OAB apresenta proposta de reforma política

A Ordem dos Advogados do Brasil (OAB) e o Conselho de Desenvolvimento Econômico e Social (CDES) divulgaram nesta terça-feira propostas de reforma política. Em relatórios com pontos em comum, as duas entidades defendem o financiamento público de campanha - total ou parcial -, novas regras para a imunidade parlamentar, proibição da interrupção de mandato conquistado para concorrer a outro cargo, normas para coibir a troca de partidos, mandato de quatro anos para senadores e a revogação de mandato mediante consulta popular. A esse dispositivo o ministro de Relações Institucionais, Tarso Genro, chamou de "recall". Seria utilizado em épocas de crise ou em casos de escândalo envolvendo o eleito. Habitualmente, o mecanismo de "recall" é utilizado pela indústria, que convoca consumidores a trocarem um produto ou uma peça de uma máquina (de um automóvel, por exemplo) por ter constatado um ou mais defeitos de fabricação. Os relatórios das duas entidades divergem em relação ao modelo de processo de escolha dos parlamentares estaduais e federais.
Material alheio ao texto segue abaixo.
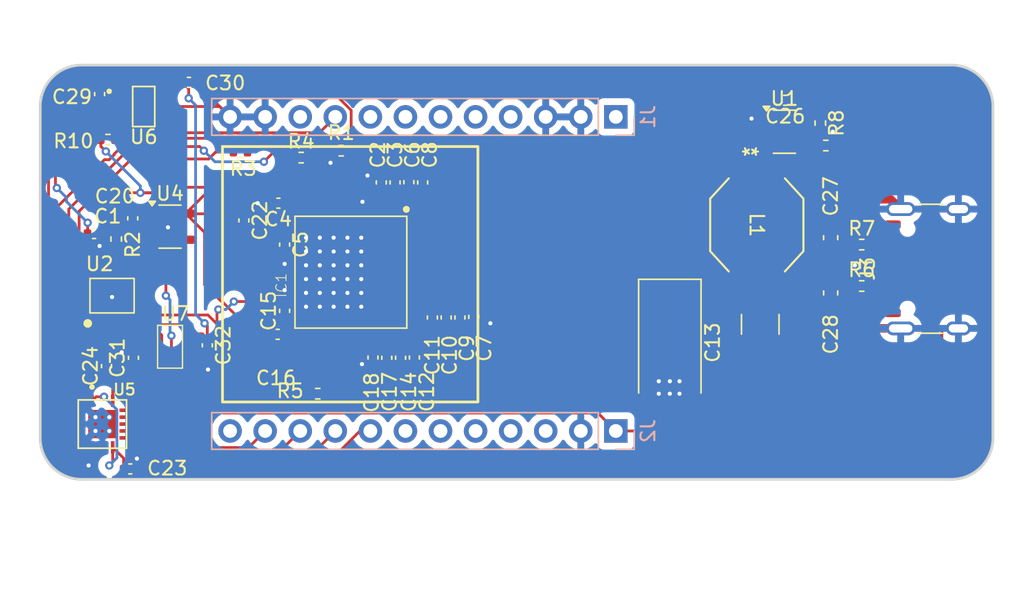
<source format=kicad_pcb>
(kicad_pcb
	(version 20240108)
	(generator "pcbnew")
	(generator_version "8.0")
	(general
		(thickness 1.6)
		(legacy_teardrops no)
	)
	(paper "A4")
	(layers
		(0 "F.Cu" signal)
		(31 "B.Cu" signal)
		(32 "B.Adhes" user "B.Adhesive")
		(33 "F.Adhes" user "F.Adhesive")
		(34 "B.Paste" user)
		(35 "F.Paste" user)
		(36 "B.SilkS" user "B.Silkscreen")
		(37 "F.SilkS" user "F.Silkscreen")
		(38 "B.Mask" user)
		(39 "F.Mask" user)
		(40 "Dwgs.User" user "User.Drawings")
		(41 "Cmts.User" user "User.Comments")
		(42 "Eco1.User" user "User.Eco1")
		(43 "Eco2.User" user "User.Eco2")
		(44 "Edge.Cuts" user)
		(45 "Margin" user)
		(46 "B.CrtYd" user "B.Courtyard")
		(47 "F.CrtYd" user "F.Courtyard")
		(48 "B.Fab" user)
		(49 "F.Fab" user)
		(50 "User.1" user)
		(51 "User.2" user)
		(52 "User.3" user)
		(53 "User.4" user)
		(54 "User.5" user)
		(55 "User.6" user)
		(56 "User.7" user)
		(57 "User.8" user)
		(58 "User.9" user)
	)
	(setup
		(stackup
			(layer "F.SilkS"
				(type "Top Silk Screen")
			)
			(layer "F.Paste"
				(type "Top Solder Paste")
			)
			(layer "F.Mask"
				(type "Top Solder Mask")
				(thickness 0.01)
			)
			(layer "F.Cu"
				(type "copper")
				(thickness 0.035)
			)
			(layer "dielectric 1"
				(type "core")
				(thickness 1.51)
				(material "FR4")
				(epsilon_r 4.5)
				(loss_tangent 0.02)
			)
			(layer "B.Cu"
				(type "copper")
				(thickness 0.035)
			)
			(layer "B.Mask"
				(type "Bottom Solder Mask")
				(thickness 0.01)
			)
			(layer "B.Paste"
				(type "Bottom Solder Paste")
			)
			(layer "B.SilkS"
				(type "Bottom Silk Screen")
			)
			(copper_finish "None")
			(dielectric_constraints no)
		)
		(pad_to_mask_clearance 0)
		(allow_soldermask_bridges_in_footprints no)
		(pcbplotparams
			(layerselection 0x00010fc_ffffffff)
			(plot_on_all_layers_selection 0x0000000_00000000)
			(disableapertmacros no)
			(usegerberextensions no)
			(usegerberattributes yes)
			(usegerberadvancedattributes yes)
			(creategerberjobfile yes)
			(dashed_line_dash_ratio 12.000000)
			(dashed_line_gap_ratio 3.000000)
			(svgprecision 4)
			(plotframeref no)
			(viasonmask no)
			(mode 1)
			(useauxorigin no)
			(hpglpennumber 1)
			(hpglpenspeed 20)
			(hpglpendiameter 15.000000)
			(pdf_front_fp_property_popups yes)
			(pdf_back_fp_property_popups yes)
			(dxfpolygonmode yes)
			(dxfimperialunits yes)
			(dxfusepcbnewfont yes)
			(psnegative no)
			(psa4output no)
			(plotreference yes)
			(plotvalue yes)
			(plotfptext yes)
			(plotinvisibletext no)
			(sketchpadsonfab no)
			(subtractmaskfromsilk no)
			(outputformat 1)
			(mirror no)
			(drillshape 1)
			(scaleselection 1)
			(outputdirectory "")
		)
	)
	(net 0 "")
	(net 1 "/BM1397/1V8")
	(net 2 "GND")
	(net 3 "Net-(IC1-VDD1_0)")
	(net 4 "Net-(IC1-VDD2_0)")
	(net 5 "/BM1397/0V8")
	(net 6 "Net-(IC1-VDD3_0)")
	(net 7 "/BM1397/VDD")
	(net 8 "Net-(IC1-VDD3_1)")
	(net 9 "Net-(IC1-VDD2_1)")
	(net 10 "Net-(IC1-VDD1_1)")
	(net 11 "/BM1397/VBUS")
	(net 12 "/BM1397/3V3")
	(net 13 "Net-(U1-SW)")
	(net 14 "Net-(U1-CB)")
	(net 15 "unconnected-(IC1-PIN_MODE-Pad20)")
	(net 16 "/BM1397/BM_BI")
	(net 17 "unconnected-(IC1-BO-Pad29)")
	(net 18 "/BM1397/TEMP_N")
	(net 19 "Net-(IC1-CI)")
	(net 20 "Net-(IC1-RI)")
	(net 21 "Net-(IC1-RO)")
	(net 22 "/BM1397/RST_N")
	(net 23 "/BM1397/BM_CLKI")
	(net 24 "unconnected-(IC1-TF-Pad24)")
	(net 25 "unconnected-(IC1-NRSTO-Pad28)")
	(net 26 "unconnected-(IC1-RF-Pad23)")
	(net 27 "/BM1397/TEMP_P")
	(net 28 "unconnected-(IC1-CLKO-Pad25)")
	(net 29 "unconnected-(IC1-TEST-Pad7)")
	(net 30 "unconnected-(IC1-CO-Pad26)")
	(net 31 "unconnected-(J1-Pin_4-Pad4)")
	(net 32 "/T_Display_S3/GPIO11")
	(net 33 "/T_Display_S3/GPIO10")
	(net 34 "/T_Display_S3/GPIO2")
	(net 35 "/T_Display_S3/GPIO13")
	(net 36 "/T_Display_S3/GPIO1")
	(net 37 "/T_Display_S3/GPIO3")
	(net 38 "/T_Display_S3/GPIO12")
	(net 39 "unconnected-(J2-Pin_3-Pad3)")
	(net 40 "unconnected-(J2-Pin_4-Pad4)")
	(net 41 "unconnected-(J3-D+-PadA6)")
	(net 42 "unconnected-(J3-SBU2-PadB8)")
	(net 43 "unconnected-(J3-D--PadA7)")
	(net 44 "Net-(J3-CC1)")
	(net 45 "unconnected-(J3-SBU1-PadA8)")
	(net 46 "Net-(J3-CC2)")
	(net 47 "Net-(U2-OUT)")
	(net 48 "/BM1397/RO")
	(net 49 "/BM1397/CI")
	(net 50 "Net-(U1-FB)")
	(net 51 "unconnected-(U4-PG-Pad4)")
	(net 52 "unconnected-(IC1-ADDR0-Pad4)")
	(net 53 "unconnected-(IC1-ADDR1-Pad5)")
	(net 54 "/T_Display_S3/GPIO16")
	(net 55 "/T_Display_S3/GPIO21")
	(net 56 "/T_Display_S3/GPIO43{slash}CLK_OUT1")
	(net 57 "/T_Display_S3/GPIO17")
	(net 58 "/T_Display_S3/GPIO44{slash}CLK_OUT2")
	(net 59 "/T_Display_S3/GPIO18")
	(net 60 "Net-(U6-A)")
	(net 61 "unconnected-(J1-Pin_1-Pad1)")
	(net 62 "unconnected-(J2-Pin_12-Pad12)")
	(footprint "Package_TO_SOT_SMD:SOT-23-5" (layer "F.Cu") (at 84.4 62.7))
	(footprint "Resistor_SMD:R_0402_1005Metric" (layer "F.Cu") (at 134.5 64))
	(footprint "Capacitor_SMD:C_0402_1005Metric" (layer "F.Cu") (at 92.7 64 -90))
	(footprint "Capacitor_SMD:C_0402_1005Metric" (layer "F.Cu") (at 101.7 59.48 -90))
	(footprint "Resistor_SMD:R_0402_1005Metric" (layer "F.Cu") (at 79.9 56.4))
	(footprint "Capacitor_SMD:C_0603_1608Metric" (layer "F.Cu") (at 132.25 67.5 -90))
	(footprint "Resistor_SMD:R_0402_1005Metric" (layer "F.Cu") (at 96.8 57.2 180))
	(footprint "bitaxe:TXB0104" (layer "F.Cu") (at 79.5 77 -90))
	(footprint "Capacitor_SMD:C_0402_1005Metric" (layer "F.Cu") (at 81.75 72.2 90))
	(footprint "Resistor_SMD:R_0402_1005Metric" (layer "F.Cu") (at 93.9 57.7))
	(footprint "Capacitor_SMD:C_0402_1005Metric" (layer "F.Cu") (at 99.7 59.5 -90))
	(footprint "Resistor_SMD:R_0402_1005Metric" (layer "F.Cu") (at 134.5 67))
	(footprint "Capacitor_SMD:C_0402_1005Metric" (layer "F.Cu") (at 85.77 52.25))
	(footprint "Capacitor_SMD:C_0402_1005Metric" (layer "F.Cu") (at 81.52 80.25))
	(footprint "Capacitor_SMD:C_0402_1005Metric" (layer "F.Cu") (at 79.8 72.8 90))
	(footprint "Capacitor_SMD:C_0402_1005Metric" (layer "F.Cu") (at 81.7 62.1 -90))
	(footprint "Resistor_SMD:R_0402_1005Metric" (layer "F.Cu") (at 131.9 56.825))
	(footprint "Resistor_SMD:R_0402_1005Metric" (layer "F.Cu") (at 95.1 74.8 180))
	(footprint "Capacitor_SMD:C_0603_1608Metric" (layer "F.Cu") (at 132.25 63.5 90))
	(footprint "Connector_USB:USB_C_Receptacle_GCT_USB4105-xx-A_16P_TopMnt_Horizontal" (layer "F.Cu") (at 140.425 65.75 90))
	(footprint "Capacitor_SMD:C_0402_1005Metric" (layer "F.Cu") (at 99.1 72.18 -90))
	(footprint "Capacitor_SMD:C_0402_1005Metric" (layer "F.Cu") (at 106.4 69.24 -90))
	(footprint "Capacitor_SMD:C_0402_1005Metric" (layer "F.Cu") (at 92.7 68.8 90))
	(footprint "bitaxe:IND_SPM6530_TDK" (layer "F.Cu") (at 126.9 62.575 -90))
	(footprint "Capacitor_SMD:C_0402_1005Metric" (layer "F.Cu") (at 100.1 72.2 -90))
	(footprint "Capacitor_SMD:C_0402_1005Metric" (layer "F.Cu") (at 87.1 71.3 -90))
	(footprint "Capacitor_SMD:C_0402_1005Metric" (layer "F.Cu") (at 100.7 59.5 -90))
	(footprint "bitaxe:SN74AXC1T45" (layer "F.Cu") (at 82.495 54))
	(footprint "Capacitor_SMD:C_0402_1005Metric" (layer "F.Cu") (at 104.4 69.28 -90))
	(footprint "Capacitor_SMD:C_0402_1005Metric" (layer "F.Cu") (at 79.3 53.1 -90))
	(footprint "bitaxe:O 25,0-JO32-B-1V3-1-T1-LF" (layer "F.Cu") (at 80.2 67.7))
	(footprint "Capacitor_SMD:C_0402_1005Metric" (layer "F.Cu") (at 78.9 63.2 180))
	(footprint "Capacitor_Tantalum_SMD:CP_EIA-7343-31_Kemet-D_Pad2.25x2.55mm_HandSolder" (layer "F.Cu") (at 120.6 71.1 -90))
	(footprint "Capacitor_SMD:C_0402_1005Metric" (layer "F.Cu") (at 128.959448 53.55 180))
	(footprint "bitaxe:RT9080-33GJ5" (layer "F.Cu") (at 84.4 71.4))
	(footprint "Capacitor_SMD:C_0402_1005Metric" (layer "F.Cu") (at 92.25 61 180))
	(footprint "Resistor_SMD:R_0402_1005Metric" (layer "F.Cu") (at 80.5 63.6 90))
	(footprint "Package_TO_SOT_SMD:SOT-23-6" (layer "F.Cu") (at 128.9 55.825))
	(footprint "bitaxe:BM1397"
		(layer "F.Cu")
		(uuid "a4847c17-2a11-432e-943c-f74be7fa14a2")
		(at 97.5 66 -90)
		(descr "32-SON (DFN), 0.48 mm pitch for BM1387")
		(property "Reference" "IC1"
			(at 0 4.6 90)
			(layer "F.SilkS")
			(uuid "53d4757e-facf-4119-84ab-1fea38eb0f01")
			(effects
				(font
					(size 0.747776 0.747776)
					(thickness 0.065024)
				)
				(justify right bottom)
			)
		)
		(property "Value" "BM1397_mode1"
			(at -3.6 5.549 90)
			(layer "F.Fab")
			(uuid "fec7aca5-aa3b-4e96-bab8-7757dfae034d")
			(effects
				(font
					(size 0.747776 0.747776)
					(thickness 0.065024)
				)
				(justify right bottom)
			)
		)
		(property "Footprint" "bitaxe:BM1397"
			(at 0 0 -90)
			(unlocked yes)
			(layer "F.Fab")
			(hide yes)
			(uuid "0f0fbc65-d4f5-4f95-8751-387380a3ada7")
			(effects
				(font
					(size 1.27 1.27)
				)
			)
		)
		(property "Datasheet" ""
			(at 0 0 -90)
			(unlocked yes)
			(layer "F.Fab")
			(hide yes)
			(uuid "11a05261-119b-42dc-b2c5-30294488eb0a")
			(effects
				(font
					(size 1.27 1.27)
				)
			)
		)
		(property "Description" ""
			(at 0 0 -90)
			(unlocked yes)
			(layer "F.Fab")
			(hide yes)
			(uuid "8de99397-4555-4dd2-82d8-371b5ff77f07")
			(effects
				(font
					(size 1.27 1.27)
				)
			)
		)
		(property "DNP" "T"
			(at 0 0 -90)
			(unlocked yes)
			(layer "F.Fab")
			(hide yes)
			(uuid "f3b2833a-854c-4341-88ff-fb44b76328e3")
			(effects
				(font
					(size 1 1)
					(thickness 0.15)
				)
			)
		)
		(path "/2975618e-ff95-4651-94c9-bab75a02691e/5952d26d-ed67-430d-ae4d-093881dd7274")
		(sheetname "BM1397")
		(sheetfile "bm1397.kicad_sch")
		(fp_poly
			(pts
				(xy -2.66 3.7) (xy -1.2 3.7) (xy -1.2 1.4) (xy -2.66 1.4)
			)
			(stroke
				(width 0.1)
				(type solid)
			)
			(fill solid)
			(layer "F.Paste")
			(uuid "29dcce25-1aa2-4eed-b414-a19db93b789f")
		)
		(fp_poly
			(pts
				(xy -0.56 3.7) (xy 0.66 3.7) (xy 0.66 1.4) (xy -0.56 1.4)
			)
			(stroke
				(width 0.1)
				(type solid)
			)
			(fill solid)
			(layer "F.Paste")
			(uuid "187bf3e1-7f2b-49c1-84d0-59a6618c3943")
		)
		(fp_poly
			(pts
				(xy 1.2 3.7) (xy 2.66 3.7) (xy 2.66 1.4) (xy 1.2 1.4)
			)
			(stroke
				(width 0.1)
				(type solid)
			)
			(fill solid)
			(layer "F.Paste")
			(uuid "869807cc-3cb8-4a7b-b687-2f370d5795fd")
		)
		(fp_poly
			(pts
				(xy -2.66 1) (xy -1.2 1) (xy -1.2 -1.3) (xy -2.66 -1.3)
			)
			(stroke
				(width 0.1)
				(type solid)
			)
			(fill solid)
			(layer "F.Paste")
			(uuid "64944819-0db6-48e0-99f3-98ecc1ba7a83")
		)
		(fp_poly
			(pts
				(xy -0.56 1) (xy 0.66 1) (xy 0.66 -1.3) (xy -0.56 -1.3)
			)
			(stroke
				(width 0.1)
				(type solid)
			)
			(fill solid)
			(layer "F.Paste")
			(uuid "f4cdeb26-8a90-43bc-92e4-ed6cb3bcbe61")
		)
		(fp_poly
			(pts
				(xy 1.2 1) (xy 2.66 1) (xy 2.66 -1.3) (xy 1.2 -1.3)
			)
			(stroke
				(width 0.1)
				(type solid)
			)
			(fill solid)
			(layer "F.Paste")
			(uuid "a3b6223f-4bf9-4229-add8-be2912983080")
		)
		(fp_poly
			(pts
				(xy -2.66 -2.3) (xy -1.2 -2.3) (xy -1.2 -3.7) (xy -2.66 -3.7)
			)
			(stroke
				(width 0.1)
				(type solid)
			)
			(fill solid)
			(layer "F.Paste")
			(uuid "31d3458b-9bea-44d8-ac0e-16cb305fd359")
		)
		(fp_poly
			(pts
				(xy -0.56 -2.3) (xy 0.66 -2.3) (xy 0.66 -3.7) (xy -0.56 -3.7)
			)
			(stroke
				(width 0.1)
				(type solid)
			)
			(fill solid)
			(layer "F.Paste")
			(uuid "01329342-cf1f-4d38-a783-fb9462aeb1c1")
		)
		(fp_poly
			(pts
				(xy 1.2 -2.3) (xy 2.66 -2.3) (xy 2.66 -3.7) (xy 1.2 -3.7)
			)
			(stroke
				(width 0.1)
				(type solid)
			)
			(fill solid)
			(layer "F.Paste")
			(uuid "e45fe76f-1542-4617-92de-0089a020a8e6")
		)
		(fp_line
			(start -4.05 4.05)
			(end -4.05 -4.05)
			(stroke
				(width 0.12)
				(type solid)
			)
			(layer "F.SilkS")
			(uuid "1d29c66a-841d-4132-8d7c-d753df32a96b")
		)
		(fp_line
			(start 4.05 4.05)
			(end -4.05 4.05)
			(stroke
				(width 0.12)
				(type solid)
			)
			(layer "F.SilkS")
			(uuid "ea69a584-b5e4-4173-8d6e-bc6d5b3b69b4")
		)
		(fp_line
			(start -4.05 -4.05)
			(end 4.05 -4.05)
			(stroke
				(width 0.12)
				(type solid)
			)
			(layer "F.SilkS")
			(uuid "04288bc8-27c8-4b60-b055-7178d67a8d5e")
		)
		(fp_line
			(start 4.05 -4.05)
			(end 4.05 4.05)
			(stroke
				(width 0.12)
				(type solid)
			)
			(layer "F.SilkS")
			(uuid "2aff99ab-ea79-40d1-8828-18f35a431379")
		)
		(fp_circle
			(center -4.554 -4.014)
			(end -4.429 -4.014)
			(stroke
				(width 0.25)
				(type solid)
			)
			(fill none)
			(layer "F.SilkS")
			(uuid "afb05769-2934-4622-8c69-52d38a6a0231")
		)
		(pad "1" smd roundrect
			(at -3.9346 -3.6 270)
			(size 0.86 0.27)
			(layers "F.Cu" "F.Paste" "F.Mask")
			(roundrect_rratio 0.5)
			(net 6 "Net-(IC1-VDD3_0)")
			(pinfunction "VDD3_0")
			(pintype "bidirectional")
			(solder_mask_margin 0.1016)
			(uuid "00c036b4-95bc-4215-8ea5-eb4a14c66581")
		)
		(pad "2" smd roundrect
			(at -3.9346 -3.12 270)
			(size 0.86 0.27)
			(layers "F.Cu" "F.Paste" "F.Mask")
			(roundrect_rratio 0.5)
			(net 4 "Net-(IC1-VDD2_0)")
			(pinfunction "VDD2_0")
			(pintype "bidirectional")
			(solder_mask_margin 0.1016)
			(uuid "e14e6fd0-eec1-498f-b927-2c73d20f2b5b")
		)
		(pad "3" smd roundrect
			(at -3.9346 -2.64 270)
			(size 0.86 0.27)
			(layers "F.Cu" "F.Paste" "F.Mask")
			(roundrect_rratio 0.5)
			(net 3 "Net-(IC1-VDD1_0)")
			(pinfunction "VDD1_0")
			(pintype "bidirectional")
			(solder_mask_margin 0.1016)
			(uuid "bd2dd169-b0b3-44d5-abbb-628cfcecbc32")
		)
		(pad "4" smd roundrect
			(at -3.9346 -2.16 270)
			(size 0.86 0.27)
			(layers "F.Cu" "F.Paste" "F.Mask")
			(roundrect_rratio 0.5)
			(net 52 "unconnected-(IC1-ADDR0-Pad4)")
			(pinfunction "ADDR0")
			(pintype "bidirectional")
			(solder_mask_margin 0.1016)
			(uuid "6ea8bc79-07d6-48e3-8d31-beb02b48bbd6")
		)
		(pad "5" smd roundrect
			(at -3.9346 -1.68 270)
			(size 0.86 0.27)
			(layers "F.Cu" "F.Paste" "F.Mask")
			(roundrect_rratio 0.5)
			(net 53 "unconnected-(IC1-ADDR1-Pad5)")
			(pinfunction "ADDR1")
			(pintype "bidirectional")
			(solder_mask_margin 0.1016)
			(uuid "e96ad7a6-d45b-465b-a634-f8523d1e7af2")
		)
		(pad "6" smd roundrect
			(at -3.9346 -1.2 270)
			(size 0.86 0.27)
			(layers "F.Cu" "F.Paste" "F.Mask")
			(roundrect_rratio 0.5)
			(net 2 "GND")
			(pinfunction "ADDR2")
			(pintype "bidirectional")
			(solder_mask_margin 0.1016)
			(uuid "f67a1eb3-682d-4798-a182-bf0710a4eef8")
		)
		(pad "7" smd roundrect
			(at -3.9346 -0.72 270)
			(size 0.86 0.27)
			(layers "F.Cu" "F.Paste" "F.Mask")
			(roundrect_rratio 0.5)
			(net 29 "unconnected-(IC1-TEST-Pad7)")
			(pinfunction "TEST")
			(pintype "bidirectional")
			(solder_mask_margin 0.1016)
			(uuid "dd2a25b0-a275-4cbd-b2cc-e845b39b94d1")
		)
		(pad "8" smd roundrect
			(at -3.9346 -0.24 270)
			(size 0.86 0.27)
			(layers "F.Cu" "F.Paste" "F.Mask")
			(roundrect_rratio 0.5)
			(net 16 "/BM1397/BM_BI")
			(pinfunction "BI")
			(pintype "bidirectional")
			(solder_mask_margin 0.1016)
			(uuid "0c5ffd22-ac94-4717-a779-53829cb864e4")
		)
		(pad "9" smd roundrect
			(at -3.9346 0.24 270)
			(size 0.86 0.27)
			(layers "F.Cu" "F.Paste" "F.Mask")
			(roundrect_rratio 0.5)
			(net 22 "/BM1397/RST_N")
			(pinfunction "NRSTI")
			(pintype "bidirectional")
			(solder_mask_margin 0.1016)
			(uuid "68aece21-f800-4e97-ba31-223c6ae3a140")
		)
		(pad "10" smd roundrect
			(at -3.9346 0.72 270)
			(size 0.86 0.27)
			(layers "F.Cu" "F.Paste" "F.Mask")
			(roundrect_rratio 0.5)
			(net 21 "Net-(IC1-RO)")
			(pinfunction "RO")
			(pintype "bidirectional")
			(solder_mask_margin 0.1016)
			(uuid "530dbbff-dff4-43e4-a0f1-56544db95238")
		)
		(pad "11" smd roundrect
			(at -3.9346 1.2 270)
			(size 0.86 0.27)
			(layers "F.Cu" "F.Paste" "F.Mask")
			(roundrect_rratio 0.5)
			(net 19 "Net-(IC1-CI)")
			(pinfunction "CI")
			(pintype "bidirectional")
			(solder_mask_margin 0.1016)
			(uuid "2d2c33db-e8af-4065-8350-53fca419e272")
		)
		(pad "12" smd roundrect
			(at -3.9346 1.68 270)
			(size 0.86 0.27)
			(layers "F.Cu" "F.Paste" "F.Mask")
			(roundrect_rratio 0.5)
			(net 23 "/BM1397/BM_CLKI")
			(pinfunction "CLKI")
			(pintype "bidirectional")
			(solder_mask_margin 0.1016)
			(uuid "9c14a70c-c9ae-4446-9d39-583a1b90f912")
		)
		(pad "13" smd roundrect
			(at -3.9346 2.16 270)
			(size 0.86 0.27)
			(layers "F.Cu" "F.Paste" "F.Mask")
			(roundrect_rratio 0.5)
			(net 2 "GND")
			(pinfunction "PLL_VSS")
			(pintype "bidirectional")
			(solder_mask_margin 0.1016)
			(uuid "480d32e4-52c3-46a6-997b-cade581c5044")
		)
		(pad "14" smd roundrect
			(at -3.9346 2.64 270)
			(size 0.86 0.27)
			(layers "F.Cu" "F.Paste" "F.Mask")
			(roundrect_rratio 0.5)
			(net 5 "/BM1397/0V8")
			(pinfunction "PLL_VDD")
			(pintype "bidirectional")
			(solder_mask_margin 0.1016)
			(uuid "4ff9f4f7-ce
... [209153 chars truncated]
</source>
A OAB defende o voto distrital. Pela proposta, o País seria dividido em distritos, e cada um deles teria um representante no Legislativo. O CDES propõe o voto na legenda em listas previamente definidas. Nesse caso, o eleitor votaria em partidos e não em pessoas. Em entrevista no Palácio do Planalto, Tarso, que preside o CDES, e o presidente da OAB, Roberto Busato, defenderam a realização de um debate sobre reforma política em 2007. "É entendimento comum da OAB e do governo que a reforma só sairá com amplo consenso, que envolva governo e oposição", afirmou o ministro. "Cerca de 80% (do conteúdo) das propostas são coincidentes", completou. Ao comentar a proposta de "recall" para o mandato parlamentar, Tarso explicou: "É a possibilidade de que os eleitores revoguem o mandato de eleitos que não estiverem cumprindo com suas funções." Roberto Busato disse acreditar que o "recall" pode ser aprovado pelo Legislativo. "É uma proposta que a Câmara e o Senado, com alto espírito público, deverão examinar", disse.